Similarly, when discussing Palestinian terror attacks, it is the Palestinians who carry the role of the perpetrator and need acceptance from Israelis, who are then considered to be the victims who empower themselves through security measures. Israeli Jews also see themselves as victims when discussing the Holocaust. The memory of the Holocaust embeds a siege mentality among Israeli Jews which is buttressed by Palestinian anti-Semitism, Holocaust denial, and genocidal rhetoric. Israeli Jews feel the need to protect themselves through their right to self-determination as an existential imperative. For that reason, one way the Palestinians can grant Israelis a sense of empowerment is through acknowledgement of the pain Jews suffered during the Holocaust. For example, a study conducted by Social Psychologists Boaz Hameiri and Arie Nadler found a causal link between the acknowledgment of one group’s suffering and willingness to compromise. When Israeli participants perceived Palestinians acknowledging the Holocaust as a tragic event for the Jews, Israelis were significantly more likely to acknowledge the suffering of the Palestinians during events such as the Nakba and also significantly more willing to make certain compromises for the sake of a peace agreement and vice versa for the Palestinians. Unfortunately, the prevalence of Holocaust recognition within Palestinian society is rather low.

A 2014 global poll run by the Anti-Defamation League found disturbingly high levels of Holocaust denial among Palestinians in the West Bank and Gaza Strip. 51 percent of Palestinians said they have not heard about the Holocaust in Europe during World War II. Additionally, while only 10 percent of Palestinian respondents said outright they believed the Holocaust is a myth, only 9 percent said they believed the number of Jewish deaths was accurate and 72 percent believed that numbers of Jewish fatalities in the Nazi genocide were exaggerated.

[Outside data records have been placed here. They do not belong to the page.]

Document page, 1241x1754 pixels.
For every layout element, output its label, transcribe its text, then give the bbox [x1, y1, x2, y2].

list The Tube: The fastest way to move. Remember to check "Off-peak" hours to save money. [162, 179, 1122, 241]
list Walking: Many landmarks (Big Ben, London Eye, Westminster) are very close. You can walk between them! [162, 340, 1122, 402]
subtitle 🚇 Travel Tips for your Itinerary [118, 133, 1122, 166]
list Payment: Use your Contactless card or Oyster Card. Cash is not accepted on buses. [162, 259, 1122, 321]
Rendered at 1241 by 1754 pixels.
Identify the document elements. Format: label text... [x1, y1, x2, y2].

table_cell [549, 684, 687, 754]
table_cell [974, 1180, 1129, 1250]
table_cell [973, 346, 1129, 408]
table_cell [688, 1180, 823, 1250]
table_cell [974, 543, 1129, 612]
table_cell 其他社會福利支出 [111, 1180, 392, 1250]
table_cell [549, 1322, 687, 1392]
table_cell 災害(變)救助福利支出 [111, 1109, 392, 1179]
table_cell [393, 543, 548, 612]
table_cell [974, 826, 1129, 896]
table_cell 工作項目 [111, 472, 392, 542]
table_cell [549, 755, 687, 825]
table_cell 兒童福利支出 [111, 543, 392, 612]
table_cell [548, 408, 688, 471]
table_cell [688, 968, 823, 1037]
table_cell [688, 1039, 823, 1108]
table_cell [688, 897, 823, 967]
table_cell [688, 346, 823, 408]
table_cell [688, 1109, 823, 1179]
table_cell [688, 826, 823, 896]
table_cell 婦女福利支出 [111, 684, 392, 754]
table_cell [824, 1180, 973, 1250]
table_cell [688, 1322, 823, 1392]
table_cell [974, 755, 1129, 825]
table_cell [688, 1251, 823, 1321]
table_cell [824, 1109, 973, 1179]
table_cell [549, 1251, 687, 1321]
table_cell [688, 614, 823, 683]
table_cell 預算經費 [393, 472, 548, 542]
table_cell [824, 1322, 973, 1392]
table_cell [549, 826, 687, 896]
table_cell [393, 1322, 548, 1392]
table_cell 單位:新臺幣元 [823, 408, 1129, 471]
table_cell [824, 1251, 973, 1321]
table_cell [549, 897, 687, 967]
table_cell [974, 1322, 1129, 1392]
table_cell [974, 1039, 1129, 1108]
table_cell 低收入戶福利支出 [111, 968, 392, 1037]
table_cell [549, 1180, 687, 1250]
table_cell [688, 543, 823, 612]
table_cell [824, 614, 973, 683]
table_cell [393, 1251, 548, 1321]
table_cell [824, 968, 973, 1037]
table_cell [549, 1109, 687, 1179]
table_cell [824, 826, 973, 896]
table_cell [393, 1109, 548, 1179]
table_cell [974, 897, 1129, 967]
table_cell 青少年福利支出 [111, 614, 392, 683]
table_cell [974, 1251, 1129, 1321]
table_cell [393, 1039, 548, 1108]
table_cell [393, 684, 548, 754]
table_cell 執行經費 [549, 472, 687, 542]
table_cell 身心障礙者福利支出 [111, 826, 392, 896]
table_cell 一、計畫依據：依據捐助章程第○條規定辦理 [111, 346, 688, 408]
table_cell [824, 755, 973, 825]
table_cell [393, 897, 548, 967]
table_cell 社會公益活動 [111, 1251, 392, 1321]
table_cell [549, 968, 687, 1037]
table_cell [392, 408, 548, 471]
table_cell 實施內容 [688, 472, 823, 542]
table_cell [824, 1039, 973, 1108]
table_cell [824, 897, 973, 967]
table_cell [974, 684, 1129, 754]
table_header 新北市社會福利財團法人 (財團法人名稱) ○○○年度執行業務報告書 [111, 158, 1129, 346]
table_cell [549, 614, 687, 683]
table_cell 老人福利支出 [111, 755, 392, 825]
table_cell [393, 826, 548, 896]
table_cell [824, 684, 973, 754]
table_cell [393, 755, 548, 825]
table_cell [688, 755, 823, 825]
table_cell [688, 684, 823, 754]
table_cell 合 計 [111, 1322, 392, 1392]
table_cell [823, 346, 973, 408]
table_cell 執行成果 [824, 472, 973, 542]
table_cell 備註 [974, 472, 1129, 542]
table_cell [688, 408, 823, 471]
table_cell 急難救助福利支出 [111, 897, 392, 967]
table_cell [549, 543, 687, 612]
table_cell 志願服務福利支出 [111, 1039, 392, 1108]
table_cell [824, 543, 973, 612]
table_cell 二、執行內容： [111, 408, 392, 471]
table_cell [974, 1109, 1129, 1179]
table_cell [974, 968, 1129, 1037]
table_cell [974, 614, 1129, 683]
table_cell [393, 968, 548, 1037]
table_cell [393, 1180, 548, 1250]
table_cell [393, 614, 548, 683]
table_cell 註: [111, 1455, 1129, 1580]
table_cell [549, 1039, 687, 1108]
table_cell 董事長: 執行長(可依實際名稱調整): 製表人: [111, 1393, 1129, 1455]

These results may again be explained by the prevalence of anti-Semitism within Palestinian society, but it is also the result of competitive victimhood. According to an investigative study by Samira Alayan, there is no mention of the Holocaust within Palestinian Authority textbooks. When interviewing Palestinian officials, the most common explanation was that the Palestinian public would see inclusion of the Holocaust as legitimizing Israel. Palestinians may perceive acknowledgment of the Holocaust as justifying the Nakba and the Palestinians want to establish themselves as the true victims of the conflict and deny Israelis their victim status.

Nonetheless, if there is going to be reconciliation between the parties, the Palestinians will need to eventually reform their textbooks to teach a more universal and inclusive victim consciousness, which in this case would include Holocaust education.

A peace education program may indeed be instrumental in helping overcome competitive victimhood and increase the understanding of each side’s needs. For Israelis, acknowledging the hardships Palestinians experience from the bureaucracy of the occupation is an important prerequisite to understanding why Palestinians cannot accept a sub-state entity as part of a peace agreement. And for the Palestinians, they will need to accept Israel as a permanent and legitimate part of the region and respect the suffering of the Jews by including Holocaust education within their textbooks. Mutual understanding of both peoples’ struggles will provide the groundwork for accepting the respective society’s aspirations to self-determination.